(What you will do) Look through the data below for the line with "35: (928, 416)", and transcribe it exactly together with each line after it up to and including the line with "80: (583, 893)". Give nothing else.

(Exercise materials)
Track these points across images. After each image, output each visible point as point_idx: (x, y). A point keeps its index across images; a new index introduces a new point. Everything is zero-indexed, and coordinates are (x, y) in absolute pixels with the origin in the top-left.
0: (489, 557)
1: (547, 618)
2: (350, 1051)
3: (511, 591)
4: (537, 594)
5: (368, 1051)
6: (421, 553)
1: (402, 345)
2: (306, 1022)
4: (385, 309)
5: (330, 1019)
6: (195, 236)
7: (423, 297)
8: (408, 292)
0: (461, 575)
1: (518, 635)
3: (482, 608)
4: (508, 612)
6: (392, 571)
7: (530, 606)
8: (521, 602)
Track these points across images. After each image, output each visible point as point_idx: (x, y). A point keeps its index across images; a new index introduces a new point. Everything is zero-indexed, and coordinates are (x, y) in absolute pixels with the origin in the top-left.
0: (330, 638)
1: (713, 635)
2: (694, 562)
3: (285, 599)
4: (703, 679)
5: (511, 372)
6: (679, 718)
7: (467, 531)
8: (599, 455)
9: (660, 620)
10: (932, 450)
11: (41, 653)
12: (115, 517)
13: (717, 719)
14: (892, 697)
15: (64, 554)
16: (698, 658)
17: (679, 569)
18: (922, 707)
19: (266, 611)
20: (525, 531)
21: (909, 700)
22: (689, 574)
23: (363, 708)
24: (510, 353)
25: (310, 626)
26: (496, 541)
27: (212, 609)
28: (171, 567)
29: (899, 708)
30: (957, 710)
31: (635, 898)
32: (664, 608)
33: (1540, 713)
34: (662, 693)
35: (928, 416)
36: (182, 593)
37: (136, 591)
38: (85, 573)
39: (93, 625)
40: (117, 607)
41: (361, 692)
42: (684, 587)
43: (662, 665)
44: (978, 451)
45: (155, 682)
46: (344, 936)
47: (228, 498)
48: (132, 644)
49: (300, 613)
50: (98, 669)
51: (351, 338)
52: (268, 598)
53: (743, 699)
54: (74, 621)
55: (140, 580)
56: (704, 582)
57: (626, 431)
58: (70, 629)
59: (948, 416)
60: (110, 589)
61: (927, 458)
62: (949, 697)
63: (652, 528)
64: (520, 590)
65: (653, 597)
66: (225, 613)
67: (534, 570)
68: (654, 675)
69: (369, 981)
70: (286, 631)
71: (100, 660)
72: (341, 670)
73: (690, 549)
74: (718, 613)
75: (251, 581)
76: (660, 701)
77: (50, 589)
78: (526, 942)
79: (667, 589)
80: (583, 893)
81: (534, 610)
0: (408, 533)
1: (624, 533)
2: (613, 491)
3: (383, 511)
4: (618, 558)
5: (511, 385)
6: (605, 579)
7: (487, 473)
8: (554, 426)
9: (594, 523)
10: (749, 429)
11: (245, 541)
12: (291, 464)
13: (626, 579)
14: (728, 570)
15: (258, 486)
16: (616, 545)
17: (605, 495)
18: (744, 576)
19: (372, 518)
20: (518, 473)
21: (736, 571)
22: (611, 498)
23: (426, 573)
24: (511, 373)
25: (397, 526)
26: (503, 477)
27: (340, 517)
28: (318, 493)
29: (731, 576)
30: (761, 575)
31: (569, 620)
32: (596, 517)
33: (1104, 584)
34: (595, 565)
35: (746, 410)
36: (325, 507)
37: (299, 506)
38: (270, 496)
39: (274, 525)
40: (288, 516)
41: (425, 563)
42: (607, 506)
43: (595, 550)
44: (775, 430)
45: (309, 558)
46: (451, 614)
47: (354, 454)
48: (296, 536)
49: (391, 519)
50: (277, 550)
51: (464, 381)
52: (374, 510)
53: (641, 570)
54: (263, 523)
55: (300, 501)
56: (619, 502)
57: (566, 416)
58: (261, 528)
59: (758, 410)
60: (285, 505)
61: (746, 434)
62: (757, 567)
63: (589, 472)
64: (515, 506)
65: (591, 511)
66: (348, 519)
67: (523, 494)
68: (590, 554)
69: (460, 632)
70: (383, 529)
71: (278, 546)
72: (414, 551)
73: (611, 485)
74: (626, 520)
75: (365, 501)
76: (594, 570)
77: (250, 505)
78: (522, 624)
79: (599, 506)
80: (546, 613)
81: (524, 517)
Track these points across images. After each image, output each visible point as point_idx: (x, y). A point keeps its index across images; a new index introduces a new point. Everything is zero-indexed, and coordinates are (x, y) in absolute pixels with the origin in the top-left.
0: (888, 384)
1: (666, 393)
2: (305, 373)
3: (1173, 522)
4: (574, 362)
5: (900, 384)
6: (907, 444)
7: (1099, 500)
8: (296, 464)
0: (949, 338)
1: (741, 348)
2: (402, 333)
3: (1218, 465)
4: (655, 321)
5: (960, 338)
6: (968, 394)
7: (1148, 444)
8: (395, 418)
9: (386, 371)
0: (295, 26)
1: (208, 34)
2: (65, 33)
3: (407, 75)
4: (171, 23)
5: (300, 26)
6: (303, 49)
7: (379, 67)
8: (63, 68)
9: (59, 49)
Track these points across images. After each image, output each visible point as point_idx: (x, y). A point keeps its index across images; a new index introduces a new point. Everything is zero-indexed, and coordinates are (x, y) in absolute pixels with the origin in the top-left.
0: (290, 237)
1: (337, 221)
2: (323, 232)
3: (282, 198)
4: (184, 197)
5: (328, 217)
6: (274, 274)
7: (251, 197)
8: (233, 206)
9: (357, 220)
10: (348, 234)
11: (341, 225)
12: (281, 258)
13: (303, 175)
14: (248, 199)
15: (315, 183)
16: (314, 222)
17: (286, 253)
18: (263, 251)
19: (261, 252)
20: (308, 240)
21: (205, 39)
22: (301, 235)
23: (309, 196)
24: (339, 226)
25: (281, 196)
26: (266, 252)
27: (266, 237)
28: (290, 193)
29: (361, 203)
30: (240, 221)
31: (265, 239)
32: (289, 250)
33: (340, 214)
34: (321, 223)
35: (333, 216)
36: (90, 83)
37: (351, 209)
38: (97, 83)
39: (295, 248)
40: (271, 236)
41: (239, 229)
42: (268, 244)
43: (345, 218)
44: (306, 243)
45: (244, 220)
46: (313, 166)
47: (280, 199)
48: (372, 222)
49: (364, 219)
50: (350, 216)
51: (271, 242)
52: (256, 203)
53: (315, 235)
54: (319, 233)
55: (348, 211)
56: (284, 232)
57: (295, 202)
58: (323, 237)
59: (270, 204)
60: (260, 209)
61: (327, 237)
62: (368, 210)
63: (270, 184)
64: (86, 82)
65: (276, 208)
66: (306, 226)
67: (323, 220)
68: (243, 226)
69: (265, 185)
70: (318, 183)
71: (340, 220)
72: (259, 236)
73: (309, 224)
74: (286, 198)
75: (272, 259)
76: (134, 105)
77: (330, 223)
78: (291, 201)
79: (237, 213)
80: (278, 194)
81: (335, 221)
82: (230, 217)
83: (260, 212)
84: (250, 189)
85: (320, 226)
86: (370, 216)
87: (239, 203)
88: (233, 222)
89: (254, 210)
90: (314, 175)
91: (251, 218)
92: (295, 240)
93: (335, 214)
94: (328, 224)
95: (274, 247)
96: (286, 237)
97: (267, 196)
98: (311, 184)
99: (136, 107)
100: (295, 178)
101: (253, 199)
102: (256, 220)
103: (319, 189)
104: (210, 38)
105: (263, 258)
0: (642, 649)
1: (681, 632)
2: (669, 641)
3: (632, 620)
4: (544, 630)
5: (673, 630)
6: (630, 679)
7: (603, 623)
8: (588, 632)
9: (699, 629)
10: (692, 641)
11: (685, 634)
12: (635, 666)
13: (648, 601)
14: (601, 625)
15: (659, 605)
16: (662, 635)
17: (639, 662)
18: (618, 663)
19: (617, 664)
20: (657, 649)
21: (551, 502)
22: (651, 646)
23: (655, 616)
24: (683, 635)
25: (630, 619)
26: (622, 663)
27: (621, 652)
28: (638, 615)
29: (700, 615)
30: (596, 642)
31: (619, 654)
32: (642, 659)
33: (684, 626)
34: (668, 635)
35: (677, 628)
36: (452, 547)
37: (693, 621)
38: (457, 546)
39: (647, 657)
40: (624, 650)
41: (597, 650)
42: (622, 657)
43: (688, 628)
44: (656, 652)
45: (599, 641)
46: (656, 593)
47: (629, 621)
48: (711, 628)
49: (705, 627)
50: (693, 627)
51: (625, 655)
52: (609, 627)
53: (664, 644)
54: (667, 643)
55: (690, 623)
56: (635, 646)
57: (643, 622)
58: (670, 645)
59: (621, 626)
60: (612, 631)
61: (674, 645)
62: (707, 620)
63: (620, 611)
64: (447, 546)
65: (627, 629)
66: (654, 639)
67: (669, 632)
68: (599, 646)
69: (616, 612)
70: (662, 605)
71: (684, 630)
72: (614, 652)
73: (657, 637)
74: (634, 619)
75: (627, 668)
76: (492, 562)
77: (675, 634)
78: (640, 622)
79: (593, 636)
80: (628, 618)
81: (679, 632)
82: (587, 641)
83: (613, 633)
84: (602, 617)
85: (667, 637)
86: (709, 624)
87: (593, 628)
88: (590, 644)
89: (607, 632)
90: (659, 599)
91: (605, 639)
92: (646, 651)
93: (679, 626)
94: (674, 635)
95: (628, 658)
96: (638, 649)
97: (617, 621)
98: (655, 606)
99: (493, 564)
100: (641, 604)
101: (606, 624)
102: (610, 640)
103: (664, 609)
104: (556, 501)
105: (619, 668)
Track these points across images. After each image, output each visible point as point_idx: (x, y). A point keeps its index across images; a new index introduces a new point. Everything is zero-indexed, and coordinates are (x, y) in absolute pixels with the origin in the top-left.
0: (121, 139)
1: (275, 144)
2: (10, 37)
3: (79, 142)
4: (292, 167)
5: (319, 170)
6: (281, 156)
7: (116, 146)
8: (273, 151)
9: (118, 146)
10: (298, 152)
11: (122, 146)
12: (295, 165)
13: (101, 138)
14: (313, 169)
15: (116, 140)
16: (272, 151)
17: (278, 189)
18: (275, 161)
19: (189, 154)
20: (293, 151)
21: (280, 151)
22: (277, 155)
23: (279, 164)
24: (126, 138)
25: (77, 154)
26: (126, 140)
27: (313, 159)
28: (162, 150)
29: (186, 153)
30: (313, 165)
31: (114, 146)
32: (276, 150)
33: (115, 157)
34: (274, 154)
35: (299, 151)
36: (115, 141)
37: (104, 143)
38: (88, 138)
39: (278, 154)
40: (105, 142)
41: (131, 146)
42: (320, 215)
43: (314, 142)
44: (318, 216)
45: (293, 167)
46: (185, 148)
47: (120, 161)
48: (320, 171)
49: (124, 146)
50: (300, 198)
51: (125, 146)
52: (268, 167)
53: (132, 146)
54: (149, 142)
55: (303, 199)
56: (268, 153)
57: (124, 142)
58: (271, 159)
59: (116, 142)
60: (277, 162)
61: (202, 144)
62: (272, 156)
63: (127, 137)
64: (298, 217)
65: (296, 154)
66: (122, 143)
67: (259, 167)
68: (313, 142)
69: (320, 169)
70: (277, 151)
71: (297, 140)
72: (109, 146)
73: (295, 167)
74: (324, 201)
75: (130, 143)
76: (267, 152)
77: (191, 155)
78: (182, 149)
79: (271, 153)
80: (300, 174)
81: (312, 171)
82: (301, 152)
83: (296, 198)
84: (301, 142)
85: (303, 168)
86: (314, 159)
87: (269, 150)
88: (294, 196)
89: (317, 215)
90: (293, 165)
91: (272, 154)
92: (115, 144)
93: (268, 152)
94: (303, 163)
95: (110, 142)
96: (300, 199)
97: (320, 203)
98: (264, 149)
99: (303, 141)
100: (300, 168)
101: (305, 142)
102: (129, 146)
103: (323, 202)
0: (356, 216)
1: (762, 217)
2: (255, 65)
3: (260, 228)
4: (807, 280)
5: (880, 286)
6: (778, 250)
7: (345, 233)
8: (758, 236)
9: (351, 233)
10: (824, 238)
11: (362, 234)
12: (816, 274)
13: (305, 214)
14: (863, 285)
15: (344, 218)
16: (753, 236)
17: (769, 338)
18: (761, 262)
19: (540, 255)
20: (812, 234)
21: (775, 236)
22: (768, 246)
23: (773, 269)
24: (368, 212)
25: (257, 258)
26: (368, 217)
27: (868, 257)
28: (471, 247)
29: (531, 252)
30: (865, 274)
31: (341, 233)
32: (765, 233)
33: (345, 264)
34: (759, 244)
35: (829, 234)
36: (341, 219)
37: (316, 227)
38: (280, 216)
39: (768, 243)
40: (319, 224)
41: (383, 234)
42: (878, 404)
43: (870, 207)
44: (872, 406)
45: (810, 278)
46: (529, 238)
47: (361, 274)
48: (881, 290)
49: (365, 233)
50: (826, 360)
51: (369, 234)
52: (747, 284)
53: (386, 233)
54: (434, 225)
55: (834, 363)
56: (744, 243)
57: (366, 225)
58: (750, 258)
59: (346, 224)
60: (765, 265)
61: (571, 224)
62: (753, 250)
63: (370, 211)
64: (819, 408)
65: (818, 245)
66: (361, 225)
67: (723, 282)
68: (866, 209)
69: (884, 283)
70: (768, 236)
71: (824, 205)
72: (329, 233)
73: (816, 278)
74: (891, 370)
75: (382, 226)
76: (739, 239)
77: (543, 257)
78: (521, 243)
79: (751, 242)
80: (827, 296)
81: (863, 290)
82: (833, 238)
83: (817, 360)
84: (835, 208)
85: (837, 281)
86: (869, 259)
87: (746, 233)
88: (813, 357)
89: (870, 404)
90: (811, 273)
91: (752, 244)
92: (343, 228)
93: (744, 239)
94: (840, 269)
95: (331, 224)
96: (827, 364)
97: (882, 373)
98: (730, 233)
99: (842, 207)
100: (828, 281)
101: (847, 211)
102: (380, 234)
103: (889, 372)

(Exercise result)
35: (928, 416)
36: (182, 593)
37: (136, 591)
38: (85, 573)
39: (93, 625)
40: (117, 607)
41: (361, 692)
42: (684, 587)
43: (662, 665)
44: (978, 451)
45: (155, 682)
46: (344, 936)
47: (228, 498)
48: (132, 644)
49: (300, 613)
50: (98, 669)
51: (351, 338)
52: (268, 598)
53: (743, 699)
54: (74, 621)
55: (140, 580)
56: (704, 582)
57: (626, 431)
58: (70, 629)
59: (948, 416)
60: (110, 589)
61: (927, 458)
62: (949, 697)
63: (652, 528)
64: (520, 590)
65: (653, 597)
66: (225, 613)
67: (534, 570)
68: (654, 675)
69: (369, 981)
70: (286, 631)
71: (100, 660)
72: (341, 670)
73: (690, 549)
74: (718, 613)
75: (251, 581)
76: (660, 701)
77: (50, 589)
78: (526, 942)
79: (667, 589)
80: (583, 893)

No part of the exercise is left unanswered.